Godspeed You! Black Emperor – ‘G_d’s Pee AT STATE’S END!’

Godspeed You! Black Emperor – ‘G_d’s Pee AT STATE’S END!’

Album / Constellation / 02.04.2021
Post rock

En ces temps de chaos généralisé, entre l’impasse d’un capitalisme outrancier que la pandémie a rendu plus palpable que jamais et une catastrophe climatique qui fait aujourd’hui office de fatalité, le retour de GY!BE semblait inéluctable. Les visions apocalyptiques et injonctions politiques des anarchistes montréalais paraissent indéniablement dans l’air du temps à l’heure où l’effondrement et le fameux ‘monde d’après’ sont désormais régulièrement au centre du débat public.

Septième album des vénérés hérauts de l’apocalypse, qui ont largement contribué à donner ses lettres de noblesse à un genre post-rock parfois décrié, G_d’s pee AT STATE’S END! ne dévie pas de la trajectoire imprimée depuis leurs premiers disques et de ce rock orchestral à l’ampleur démesurée. Enregistré au début de la deuxième vague avec l’aide de Jace Lasek (The Besnard Lakes), on y retrouve les collages sonores délaissés un temps par le groupe et qui viennent à nouveau peupler leurs fresques antimilitaristes de figures spectrales.

À l’instar de Allelujah! Don’t Bend! Ascend!, ce nouvel album se compose de deux longues épopées aux titres interminables et de deux plages plus calmes. Dans la lignée de leurs meilleurs œuvres, le morceau d’introduction construit une irrésistible tension dramatique en faisant surgir d’un brouillard de messages militaires et autres fritures radiophoniques un hymne de guitare dégoulinant de fuzz. S’ensuit une marche guerrière formant un climax hargneux et implacable pour se terminer, après d’énièmes rebondissements, sur un paysage faussement paisible que l’écho des explosions lointaines ne parviendra plus à troubler.
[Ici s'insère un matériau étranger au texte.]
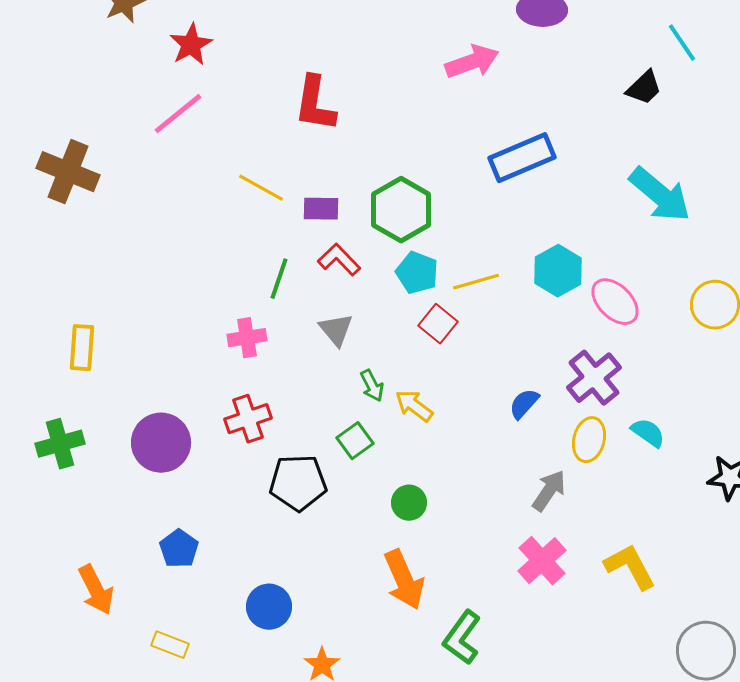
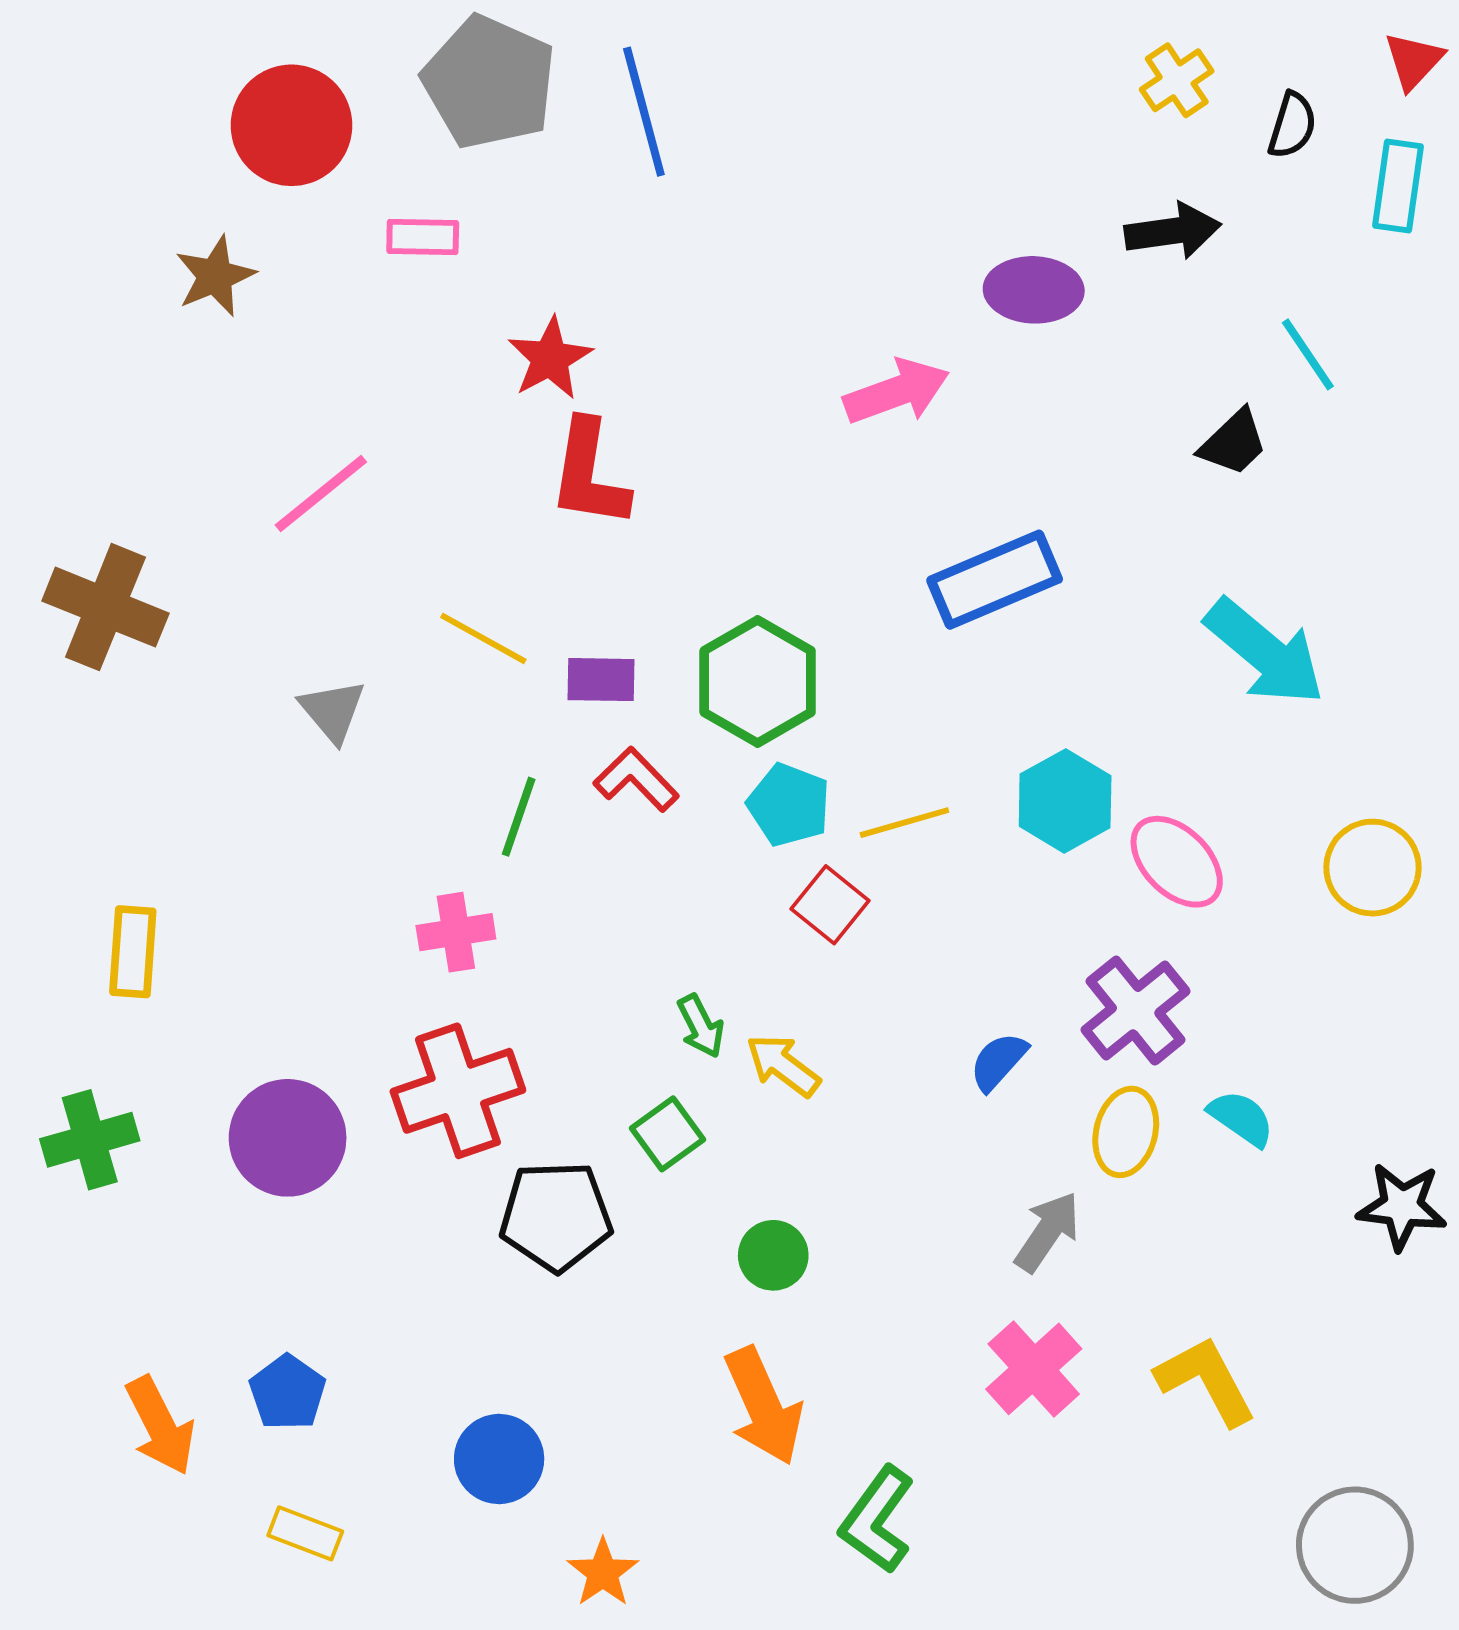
red star: (191, 45) -> (550, 358), moved
gray triangle: (336, 330) -> (333, 711), moved
red cross: (248, 419) -> (458, 1091), size x1.4
blue pentagon: (179, 549) -> (288, 1392), moved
Le second plat de résistance vient former un parfait négatif du premier, en y déclinant le thème de guitare rencontré plus tôt sur un mode mineur avant de laisser place à une ballade lourde et mélancolique qui n’est pas sans rappeler un de leurs précédents ‘tubes’ (Moya). Après un court répit, succède un morceau lumineux et débordant d’un optimisme qu’on avait plus entendu chez eux depuis longtemps, une ascension infatigable se concluant avec fracas dans le tintement assourdissant de cloches célestes. Le dernier titre, OUR SIDE HAS TO WIN (for D.H.), est quant à lui sans doute la plus belle pièce d’ambient jamais composée par le groupe, avec des nappes de guitares saturées et de violons porteuses d’un espoir inextinguible.

Le pouvoir narratif du collectif montréalais reste donc intact et inégalé malgré le poids des années. S’il n’est peut-être pas aussi inoubliable que leurs premiers albums, AT STATE’S END vient compléter de manière magistrale une œuvre qui a rarement semblé aussi vitale et pertinente qu’aujourd’hui.